= YOUR TASK =
Repeat the following lines word for word, leaving out the pictures.

[Recorded data]
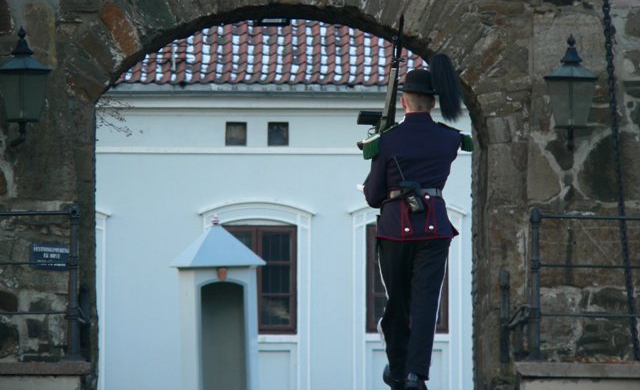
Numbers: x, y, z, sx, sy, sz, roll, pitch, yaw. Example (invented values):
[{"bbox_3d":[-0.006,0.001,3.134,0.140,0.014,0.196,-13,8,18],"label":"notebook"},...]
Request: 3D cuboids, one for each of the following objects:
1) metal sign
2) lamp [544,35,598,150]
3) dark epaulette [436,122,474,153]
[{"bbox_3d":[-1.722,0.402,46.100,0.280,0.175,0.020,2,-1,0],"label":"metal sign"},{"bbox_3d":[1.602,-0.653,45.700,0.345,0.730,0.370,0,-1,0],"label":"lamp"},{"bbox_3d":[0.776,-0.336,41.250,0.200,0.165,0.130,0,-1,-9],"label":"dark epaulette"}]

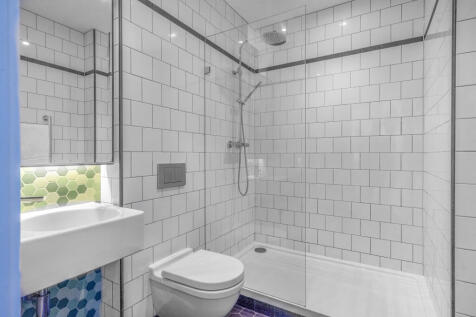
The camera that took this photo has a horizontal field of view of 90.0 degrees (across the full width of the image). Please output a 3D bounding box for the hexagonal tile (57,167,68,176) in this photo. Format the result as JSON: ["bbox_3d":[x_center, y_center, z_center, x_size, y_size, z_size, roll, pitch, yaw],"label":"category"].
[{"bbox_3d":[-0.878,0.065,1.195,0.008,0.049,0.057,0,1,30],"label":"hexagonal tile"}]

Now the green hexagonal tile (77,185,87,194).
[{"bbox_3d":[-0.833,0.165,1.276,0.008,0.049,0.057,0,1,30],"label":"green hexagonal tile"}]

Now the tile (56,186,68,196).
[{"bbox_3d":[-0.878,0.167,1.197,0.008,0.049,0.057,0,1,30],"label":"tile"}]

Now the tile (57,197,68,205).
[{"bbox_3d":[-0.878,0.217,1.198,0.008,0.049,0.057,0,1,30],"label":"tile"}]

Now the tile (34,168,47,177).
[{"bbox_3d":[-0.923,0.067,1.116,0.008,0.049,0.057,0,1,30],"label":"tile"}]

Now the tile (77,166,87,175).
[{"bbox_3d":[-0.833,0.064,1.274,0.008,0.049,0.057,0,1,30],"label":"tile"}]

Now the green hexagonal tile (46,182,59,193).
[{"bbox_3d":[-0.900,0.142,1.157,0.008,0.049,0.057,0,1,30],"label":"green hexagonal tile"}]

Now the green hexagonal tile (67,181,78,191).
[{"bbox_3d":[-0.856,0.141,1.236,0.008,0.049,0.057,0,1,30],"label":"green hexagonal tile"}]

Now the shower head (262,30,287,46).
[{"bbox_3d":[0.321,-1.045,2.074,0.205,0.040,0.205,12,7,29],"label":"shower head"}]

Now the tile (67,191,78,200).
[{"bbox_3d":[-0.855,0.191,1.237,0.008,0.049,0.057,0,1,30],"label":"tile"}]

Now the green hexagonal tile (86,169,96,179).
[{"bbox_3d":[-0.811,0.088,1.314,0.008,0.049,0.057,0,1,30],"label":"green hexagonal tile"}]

= SOLUTION TO THE PROBLEM =
Numbers: x, y, z, sx, sy, sz, roll, pitch, yaw. Example (invented values):
[{"bbox_3d":[-0.006,0.001,3.134,0.140,0.014,0.196,-13,8,18],"label":"notebook"},...]
Request: 3D cuboids, one for each of the following objects:
1) metal sign
2) lamp [544,35,598,150]
3) dark epaulette [436,122,474,153]
[{"bbox_3d":[-1.722,0.402,46.100,0.280,0.175,0.020,2,-1,0],"label":"metal sign"},{"bbox_3d":[1.602,-0.653,45.700,0.345,0.730,0.370,0,-1,0],"label":"lamp"},{"bbox_3d":[0.776,-0.336,41.250,0.200,0.165,0.130,0,-1,-9],"label":"dark epaulette"}]

The camera that took this photo has a horizontal field of view of 90.0 degrees (across the full width of the image). Please output a 3D bounding box for the hexagonal tile (57,167,68,176) in this photo. Format the result as JSON: ["bbox_3d":[x_center, y_center, z_center, x_size, y_size, z_size, roll, pitch, yaw],"label":"category"].
[{"bbox_3d":[-0.878,0.065,1.195,0.008,0.049,0.057,0,1,30],"label":"hexagonal tile"}]

Now the green hexagonal tile (77,185,87,194).
[{"bbox_3d":[-0.833,0.165,1.276,0.008,0.049,0.057,0,1,30],"label":"green hexagonal tile"}]

Now the tile (56,186,68,196).
[{"bbox_3d":[-0.878,0.167,1.197,0.008,0.049,0.057,0,1,30],"label":"tile"}]

Now the tile (57,197,68,205).
[{"bbox_3d":[-0.878,0.217,1.198,0.008,0.049,0.057,0,1,30],"label":"tile"}]

Now the tile (34,168,47,177).
[{"bbox_3d":[-0.923,0.067,1.116,0.008,0.049,0.057,0,1,30],"label":"tile"}]

Now the tile (77,166,87,175).
[{"bbox_3d":[-0.833,0.064,1.274,0.008,0.049,0.057,0,1,30],"label":"tile"}]

Now the green hexagonal tile (46,182,59,193).
[{"bbox_3d":[-0.900,0.142,1.157,0.008,0.049,0.057,0,1,30],"label":"green hexagonal tile"}]

Now the green hexagonal tile (67,181,78,191).
[{"bbox_3d":[-0.856,0.141,1.236,0.008,0.049,0.057,0,1,30],"label":"green hexagonal tile"}]

Now the shower head (262,30,287,46).
[{"bbox_3d":[0.321,-1.045,2.074,0.205,0.040,0.205,12,7,29],"label":"shower head"}]

Now the tile (67,191,78,200).
[{"bbox_3d":[-0.855,0.191,1.237,0.008,0.049,0.057,0,1,30],"label":"tile"}]

Now the green hexagonal tile (86,169,96,179).
[{"bbox_3d":[-0.811,0.088,1.314,0.008,0.049,0.057,0,1,30],"label":"green hexagonal tile"}]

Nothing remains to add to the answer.